Cochrane re-signed with the Chiefs on March 11, 2024. On December 23, 2024, the Chiefs placed Cochrane on injured reserve.

On April 11, 2025, Cochrane re-signed with the Chiefs on a one-year, $2.1 million contract.

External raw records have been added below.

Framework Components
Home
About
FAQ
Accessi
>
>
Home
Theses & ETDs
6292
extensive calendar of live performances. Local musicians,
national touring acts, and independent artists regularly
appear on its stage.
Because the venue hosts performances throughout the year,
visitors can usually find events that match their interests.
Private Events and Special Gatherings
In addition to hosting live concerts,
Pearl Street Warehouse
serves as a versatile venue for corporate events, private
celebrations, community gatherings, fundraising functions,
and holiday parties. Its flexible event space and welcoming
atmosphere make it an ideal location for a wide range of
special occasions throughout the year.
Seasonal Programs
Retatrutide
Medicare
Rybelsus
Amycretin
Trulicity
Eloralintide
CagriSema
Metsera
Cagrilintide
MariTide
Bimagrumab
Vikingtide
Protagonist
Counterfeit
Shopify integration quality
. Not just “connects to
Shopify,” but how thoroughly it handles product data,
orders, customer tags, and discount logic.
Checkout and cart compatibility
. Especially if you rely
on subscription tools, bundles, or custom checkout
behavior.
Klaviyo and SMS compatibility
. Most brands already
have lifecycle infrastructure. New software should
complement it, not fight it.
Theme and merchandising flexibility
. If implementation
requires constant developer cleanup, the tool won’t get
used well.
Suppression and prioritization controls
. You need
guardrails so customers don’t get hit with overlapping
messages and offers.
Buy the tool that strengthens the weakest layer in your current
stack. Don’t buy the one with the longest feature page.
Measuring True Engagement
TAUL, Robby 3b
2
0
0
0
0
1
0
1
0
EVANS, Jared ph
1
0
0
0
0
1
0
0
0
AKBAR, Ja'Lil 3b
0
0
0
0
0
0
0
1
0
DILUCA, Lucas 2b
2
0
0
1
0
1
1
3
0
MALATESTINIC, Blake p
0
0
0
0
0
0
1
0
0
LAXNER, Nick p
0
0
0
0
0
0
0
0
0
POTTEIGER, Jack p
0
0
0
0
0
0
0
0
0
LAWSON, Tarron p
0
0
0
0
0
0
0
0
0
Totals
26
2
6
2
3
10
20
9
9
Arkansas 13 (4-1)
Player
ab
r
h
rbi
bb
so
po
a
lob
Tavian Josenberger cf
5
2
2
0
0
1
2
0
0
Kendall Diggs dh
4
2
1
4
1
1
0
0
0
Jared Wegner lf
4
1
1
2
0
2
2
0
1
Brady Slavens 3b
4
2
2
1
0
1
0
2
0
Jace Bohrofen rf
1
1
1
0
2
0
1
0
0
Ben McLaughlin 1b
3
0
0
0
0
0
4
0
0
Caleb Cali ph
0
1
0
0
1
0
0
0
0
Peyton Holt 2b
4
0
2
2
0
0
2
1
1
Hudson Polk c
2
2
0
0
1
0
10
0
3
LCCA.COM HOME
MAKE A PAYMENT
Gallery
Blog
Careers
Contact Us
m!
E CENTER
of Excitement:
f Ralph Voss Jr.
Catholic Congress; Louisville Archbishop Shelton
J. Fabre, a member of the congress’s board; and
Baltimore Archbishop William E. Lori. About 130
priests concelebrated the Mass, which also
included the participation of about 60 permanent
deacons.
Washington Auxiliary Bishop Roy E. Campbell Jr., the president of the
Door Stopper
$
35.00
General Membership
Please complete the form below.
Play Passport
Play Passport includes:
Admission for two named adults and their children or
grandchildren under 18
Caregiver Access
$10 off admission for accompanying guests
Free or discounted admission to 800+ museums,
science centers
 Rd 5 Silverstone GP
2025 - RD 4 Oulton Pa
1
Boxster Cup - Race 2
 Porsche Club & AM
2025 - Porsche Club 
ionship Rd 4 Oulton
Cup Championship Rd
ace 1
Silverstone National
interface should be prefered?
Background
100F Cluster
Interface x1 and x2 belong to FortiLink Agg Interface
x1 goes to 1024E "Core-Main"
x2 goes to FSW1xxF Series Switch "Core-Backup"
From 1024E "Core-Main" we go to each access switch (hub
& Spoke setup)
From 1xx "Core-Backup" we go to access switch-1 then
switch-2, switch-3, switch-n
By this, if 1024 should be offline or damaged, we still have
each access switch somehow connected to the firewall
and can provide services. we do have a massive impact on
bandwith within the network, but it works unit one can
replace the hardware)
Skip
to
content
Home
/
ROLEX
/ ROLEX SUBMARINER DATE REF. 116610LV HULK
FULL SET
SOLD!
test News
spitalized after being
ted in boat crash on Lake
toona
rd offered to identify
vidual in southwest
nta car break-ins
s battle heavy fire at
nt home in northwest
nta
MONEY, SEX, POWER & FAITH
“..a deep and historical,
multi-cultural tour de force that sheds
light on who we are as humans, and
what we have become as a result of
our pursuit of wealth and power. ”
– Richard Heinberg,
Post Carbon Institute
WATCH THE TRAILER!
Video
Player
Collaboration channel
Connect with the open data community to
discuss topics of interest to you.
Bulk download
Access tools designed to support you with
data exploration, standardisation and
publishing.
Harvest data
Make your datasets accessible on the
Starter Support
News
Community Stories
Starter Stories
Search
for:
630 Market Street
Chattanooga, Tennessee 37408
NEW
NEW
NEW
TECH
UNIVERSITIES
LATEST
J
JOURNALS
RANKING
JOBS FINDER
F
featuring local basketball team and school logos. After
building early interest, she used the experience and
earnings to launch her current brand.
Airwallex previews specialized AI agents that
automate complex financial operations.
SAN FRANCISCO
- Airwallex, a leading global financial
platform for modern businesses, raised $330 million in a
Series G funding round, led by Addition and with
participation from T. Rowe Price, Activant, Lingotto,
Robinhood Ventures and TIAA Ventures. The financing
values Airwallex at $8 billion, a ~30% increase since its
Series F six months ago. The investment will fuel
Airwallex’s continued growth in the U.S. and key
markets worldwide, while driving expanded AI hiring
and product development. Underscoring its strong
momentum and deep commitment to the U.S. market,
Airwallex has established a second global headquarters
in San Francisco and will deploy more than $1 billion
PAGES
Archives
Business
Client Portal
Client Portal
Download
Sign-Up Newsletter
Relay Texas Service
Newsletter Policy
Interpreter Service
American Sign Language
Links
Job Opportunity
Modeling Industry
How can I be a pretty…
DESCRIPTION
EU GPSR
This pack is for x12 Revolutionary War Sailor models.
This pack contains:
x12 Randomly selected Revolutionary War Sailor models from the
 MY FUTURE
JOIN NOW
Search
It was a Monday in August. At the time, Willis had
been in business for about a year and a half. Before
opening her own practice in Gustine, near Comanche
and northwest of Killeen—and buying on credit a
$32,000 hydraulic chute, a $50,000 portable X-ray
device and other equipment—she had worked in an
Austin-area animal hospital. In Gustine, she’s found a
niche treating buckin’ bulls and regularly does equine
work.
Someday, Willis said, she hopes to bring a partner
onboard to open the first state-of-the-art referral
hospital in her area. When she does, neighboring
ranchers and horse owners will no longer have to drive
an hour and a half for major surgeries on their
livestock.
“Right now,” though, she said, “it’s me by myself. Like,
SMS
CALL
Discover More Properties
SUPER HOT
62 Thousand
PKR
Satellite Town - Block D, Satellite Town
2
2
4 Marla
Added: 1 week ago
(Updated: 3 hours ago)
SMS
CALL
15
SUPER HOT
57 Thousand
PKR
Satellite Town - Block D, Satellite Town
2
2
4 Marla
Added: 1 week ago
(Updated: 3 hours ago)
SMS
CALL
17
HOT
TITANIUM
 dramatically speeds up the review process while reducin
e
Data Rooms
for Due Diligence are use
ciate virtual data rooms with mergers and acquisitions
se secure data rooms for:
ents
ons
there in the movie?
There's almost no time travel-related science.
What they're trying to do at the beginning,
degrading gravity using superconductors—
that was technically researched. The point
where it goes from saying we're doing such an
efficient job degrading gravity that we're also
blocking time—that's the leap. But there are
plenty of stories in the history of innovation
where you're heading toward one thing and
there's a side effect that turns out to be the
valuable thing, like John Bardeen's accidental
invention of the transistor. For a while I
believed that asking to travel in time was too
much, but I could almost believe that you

On March 20, 2026, Cochrane re-signed with the Chiefs on a one-year, $1.415 million contract.

Pre-draft measurables
| Height | Weight | Arm length | Hand span | Wingspan | 40-yard dash | 10-yard split | 20-yard split | 20-yard shuttle | Three-cone drill | Vertical jump | Broad jump | Bench press |
| 6 ft 3 in (1.91 m) | 236 lb (107 kg) | 31+1⁄8 in (0.79 m) | 9+1⁄2 in (0.24 m) | 6 ft 4 in (1.93 m) | 4.65 s | 1.60 s | 2.71 s | 4.10 s | 7.27 s | 41.0 in (1.04 m) | 10 ft 4 in (3.15 m) | 19 reps |
All values from Pro Day

==NFL career statistics==

Legend
|  | Won the Super Bowl |
| Bold | Career high |

===Regular season===

Year: Team; Games; Tackles; Interceptions; Fumbles
GP: GS; Cmb; Solo; Ast; Sck; TFL; Int; Yds; Avg; Lng; TD; PD; FF; Fmb; FR; Yds; TD
2022: KC; 15; 0; 9; 5; 4; 0.0; 0; 0; 0; 0.0; 0; 0; 0; 0; 0; 0; 0; 0
2023: KC; 17; 1; 28; 21; 7; 0.0; 2; 0; 0; 0.0; 0; 0; 1; 0; 0; 0; 0; 0
2024: KC; 15; 0; 5; 3; 2; 0.0; 0; 0; 0; 0.0; 0; 0; 0; 0; 0; 0; 0; 0
2025: KC; 17; 1; 20; 7; 13; 0.0; 0; 1; 0; 0.0; 0; 0; 1; 0; 0; 1; 0; 0
Career: 64; 2; 62; 36; 26; 0.0; 2; 1; 0; 0.0; 0; 0; 2; 0; 0; 1; 0; 0

===Postseason===

Year: Team; Games; Tackles; Interceptions; Fumbles
GP: GS; Cmb; Solo; Ast; Sck; TFL; Int; Yds; Avg; Lng; TD; PD; FF; Fmb; FR; Yds; TD
2022: KC; 3; 0; 1; 0; 1; 0.0; 0; 0; 0; 0.0; 0; 0; 0; 0; 0; 0; 0; 0
2023: KC; 4; 0; 0; 0; 0; 0.0; 0; 0; 0; 0.0; 0; 0; 0; 0; 0; 0; 0; 0
Career: 7; 0; 1; 0; 1; 0.0; 0; 0; 0; 0.0; 0; 0; 0; 0; 0; 0; 0; 0

==Personal life==
Cochrane was teammates at Mount Vernon High School with current Tampa Bay Buccaneers tackle Tristan Wirfs.